(文档原文):
------------
EthicsMH:心理健康AI伦理推理的试点基准
EthicsMH: A Pilot Benchmark for Ethical Reasoning in Mental Health AI
September 15, 2025
作者: Sai Kartheek Reddy Kasu
cs.AI
摘要
在心理健康及其他敏感领域部署大型语言模型(LLMs)引发了关于伦理推理、公平性及责任对齐的紧迫问题。然而,现有的道德与临床决策基准未能充分涵盖心理健康实践中遇到的独特伦理困境,其中保密性、自主性、行善原则与偏见常常交织。为填补这一空白,我们推出了“心理健康中的伦理推理”(EthicsMH),这是一个包含125个场景的试点数据集,旨在评估AI系统如何在治疗与精神病学背景下应对充满伦理挑战的情境。每个场景均配有结构化字段,包括多项决策选项、专家一致认可的推理、预期模型行为、现实世界影响及多方利益相关者观点。这一结构不仅支持决策准确性的评估,还涵盖解释质量及与专业规范的契合度。尽管规模有限且借助模型辅助生成,EthicsMH建立了一个连接AI伦理与心理健康决策的任务框架。通过发布此数据集,我们旨在提供一个可经由社区与专家贡献扩展的种子资源,促进开发能够负责任处理社会最微妙决策的AI系统。
------------
(所给条目):

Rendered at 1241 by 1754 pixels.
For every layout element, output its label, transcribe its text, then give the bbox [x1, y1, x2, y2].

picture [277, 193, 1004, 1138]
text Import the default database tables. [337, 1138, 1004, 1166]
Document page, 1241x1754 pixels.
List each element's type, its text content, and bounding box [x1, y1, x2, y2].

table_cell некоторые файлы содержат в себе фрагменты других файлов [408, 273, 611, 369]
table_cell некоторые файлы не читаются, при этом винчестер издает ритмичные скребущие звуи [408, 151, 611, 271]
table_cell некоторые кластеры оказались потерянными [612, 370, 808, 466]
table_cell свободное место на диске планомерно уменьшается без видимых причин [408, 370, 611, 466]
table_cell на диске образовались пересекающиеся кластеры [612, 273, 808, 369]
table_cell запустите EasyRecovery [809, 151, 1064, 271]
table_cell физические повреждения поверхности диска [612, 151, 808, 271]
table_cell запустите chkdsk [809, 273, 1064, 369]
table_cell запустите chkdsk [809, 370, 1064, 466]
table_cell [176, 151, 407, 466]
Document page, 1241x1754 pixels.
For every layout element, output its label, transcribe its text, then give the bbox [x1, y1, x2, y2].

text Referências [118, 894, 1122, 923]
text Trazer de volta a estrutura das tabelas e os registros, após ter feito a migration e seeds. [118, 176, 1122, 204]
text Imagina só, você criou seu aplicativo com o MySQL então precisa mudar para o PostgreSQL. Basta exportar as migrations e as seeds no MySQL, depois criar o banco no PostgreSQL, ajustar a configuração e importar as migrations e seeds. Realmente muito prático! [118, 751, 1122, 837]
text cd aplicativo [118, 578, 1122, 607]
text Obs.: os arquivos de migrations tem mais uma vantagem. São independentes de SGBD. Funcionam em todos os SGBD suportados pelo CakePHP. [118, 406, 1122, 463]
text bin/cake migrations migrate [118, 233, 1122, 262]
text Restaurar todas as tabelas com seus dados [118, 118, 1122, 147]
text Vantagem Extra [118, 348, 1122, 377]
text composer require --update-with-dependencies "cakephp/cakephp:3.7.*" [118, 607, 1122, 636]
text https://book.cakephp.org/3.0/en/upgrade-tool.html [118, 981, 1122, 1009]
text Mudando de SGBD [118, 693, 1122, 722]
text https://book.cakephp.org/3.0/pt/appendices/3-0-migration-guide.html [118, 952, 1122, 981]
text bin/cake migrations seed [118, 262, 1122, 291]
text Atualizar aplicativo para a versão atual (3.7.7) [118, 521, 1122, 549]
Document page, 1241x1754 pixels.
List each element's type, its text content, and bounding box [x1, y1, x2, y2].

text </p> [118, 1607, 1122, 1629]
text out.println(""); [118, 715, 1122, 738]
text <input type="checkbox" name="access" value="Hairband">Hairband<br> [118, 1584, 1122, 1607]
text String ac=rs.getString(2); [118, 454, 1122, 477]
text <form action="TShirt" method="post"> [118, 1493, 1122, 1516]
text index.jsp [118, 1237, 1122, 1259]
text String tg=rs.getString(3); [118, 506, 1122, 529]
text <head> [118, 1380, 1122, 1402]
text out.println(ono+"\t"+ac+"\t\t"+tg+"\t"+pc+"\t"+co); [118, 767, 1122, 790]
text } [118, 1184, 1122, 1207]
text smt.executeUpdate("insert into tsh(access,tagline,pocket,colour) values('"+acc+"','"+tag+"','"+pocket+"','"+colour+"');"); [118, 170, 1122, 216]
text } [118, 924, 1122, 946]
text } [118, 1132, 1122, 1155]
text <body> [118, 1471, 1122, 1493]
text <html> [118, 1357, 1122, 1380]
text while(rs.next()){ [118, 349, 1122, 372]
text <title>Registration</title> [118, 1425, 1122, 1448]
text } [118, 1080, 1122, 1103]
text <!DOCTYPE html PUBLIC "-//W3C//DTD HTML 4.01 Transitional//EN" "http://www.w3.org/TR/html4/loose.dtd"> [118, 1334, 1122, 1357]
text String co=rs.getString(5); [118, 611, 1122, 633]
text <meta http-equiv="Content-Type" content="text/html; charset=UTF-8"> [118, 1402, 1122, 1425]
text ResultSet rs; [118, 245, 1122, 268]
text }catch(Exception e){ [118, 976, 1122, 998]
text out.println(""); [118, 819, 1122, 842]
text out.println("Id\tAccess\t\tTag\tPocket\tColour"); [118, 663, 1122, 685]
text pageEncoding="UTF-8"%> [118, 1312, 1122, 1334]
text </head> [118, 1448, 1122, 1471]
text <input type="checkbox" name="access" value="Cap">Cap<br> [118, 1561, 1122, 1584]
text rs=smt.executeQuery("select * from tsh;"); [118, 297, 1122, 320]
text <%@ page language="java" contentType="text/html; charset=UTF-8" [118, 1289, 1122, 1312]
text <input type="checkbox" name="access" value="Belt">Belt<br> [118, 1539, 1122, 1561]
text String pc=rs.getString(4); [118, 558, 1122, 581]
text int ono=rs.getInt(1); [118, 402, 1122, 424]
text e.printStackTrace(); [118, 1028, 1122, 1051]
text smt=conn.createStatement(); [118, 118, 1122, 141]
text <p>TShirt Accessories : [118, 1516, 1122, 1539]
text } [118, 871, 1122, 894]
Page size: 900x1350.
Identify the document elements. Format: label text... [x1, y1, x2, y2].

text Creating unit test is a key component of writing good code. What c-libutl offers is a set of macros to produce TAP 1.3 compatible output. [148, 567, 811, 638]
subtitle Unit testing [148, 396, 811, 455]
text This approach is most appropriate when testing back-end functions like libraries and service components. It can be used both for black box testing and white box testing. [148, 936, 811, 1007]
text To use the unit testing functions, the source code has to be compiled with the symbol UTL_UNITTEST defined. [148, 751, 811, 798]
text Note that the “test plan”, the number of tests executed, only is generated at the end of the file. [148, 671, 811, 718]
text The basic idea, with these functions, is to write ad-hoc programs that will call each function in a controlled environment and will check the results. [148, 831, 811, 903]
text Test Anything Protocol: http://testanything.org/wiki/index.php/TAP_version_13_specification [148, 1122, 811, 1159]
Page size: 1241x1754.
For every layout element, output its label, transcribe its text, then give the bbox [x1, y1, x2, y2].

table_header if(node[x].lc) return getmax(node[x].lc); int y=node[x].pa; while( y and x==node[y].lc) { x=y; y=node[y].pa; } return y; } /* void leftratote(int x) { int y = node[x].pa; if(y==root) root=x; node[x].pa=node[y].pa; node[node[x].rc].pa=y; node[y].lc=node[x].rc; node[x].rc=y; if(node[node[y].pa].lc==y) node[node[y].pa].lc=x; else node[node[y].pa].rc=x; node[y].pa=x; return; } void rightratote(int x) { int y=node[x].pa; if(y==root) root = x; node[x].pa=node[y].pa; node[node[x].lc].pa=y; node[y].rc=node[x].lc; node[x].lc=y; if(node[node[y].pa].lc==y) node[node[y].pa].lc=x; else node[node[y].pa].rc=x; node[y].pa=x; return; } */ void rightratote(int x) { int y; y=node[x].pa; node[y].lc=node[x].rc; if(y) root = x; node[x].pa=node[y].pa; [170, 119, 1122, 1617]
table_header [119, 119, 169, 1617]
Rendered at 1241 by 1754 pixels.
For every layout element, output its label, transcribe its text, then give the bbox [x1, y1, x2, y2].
------------
(练习要求): 把介绍EthicsMH基准的文档原文完整照抄一遍，不得改动任何字句。 上述条目另有来源，并非出自文档原文。

(参考答案):
EthicsMH:心理健康AI伦理推理的试点基准
EthicsMH: A Pilot Benchmark for Ethical Reasoning in Mental Health AI
September 15, 2025
作者: Sai Kartheek Reddy Kasu
cs.AI
摘要
在心理健康及其他敏感领域部署大型语言模型(LLMs)引发了关于伦理推理、公平性及责任对齐的紧迫问题。然而,现有的道德与临床决策基准未能充分涵盖心理健康实践中遇到的独特伦理困境,其中保密性、自主性、行善原则与偏见常常交织。为填补这一空白,我们推出了“心理健康中的伦理推理”(EthicsMH),这是一个包含125个场景的试点数据集,旨在评估AI系统如何在治疗与精神病学背景下应对充满伦理挑战的情境。每个场景均配有结构化字段,包括多项决策选项、专家一致认可的推理、预期模型行为、现实世界影响及多方利益相关者观点。这一结构不仅支持决策准确性的评估,还涵盖解释质量及与专业规范的契合度。尽管规模有限且借助模型辅助生成,EthicsMH建立了一个连接AI伦理与心理健康决策的任务框架。通过发布此数据集,我们旨在提供一个可经由社区与专家贡献扩展的种子资源,促进开发能够负责任处理社会最微妙决策的AI系统。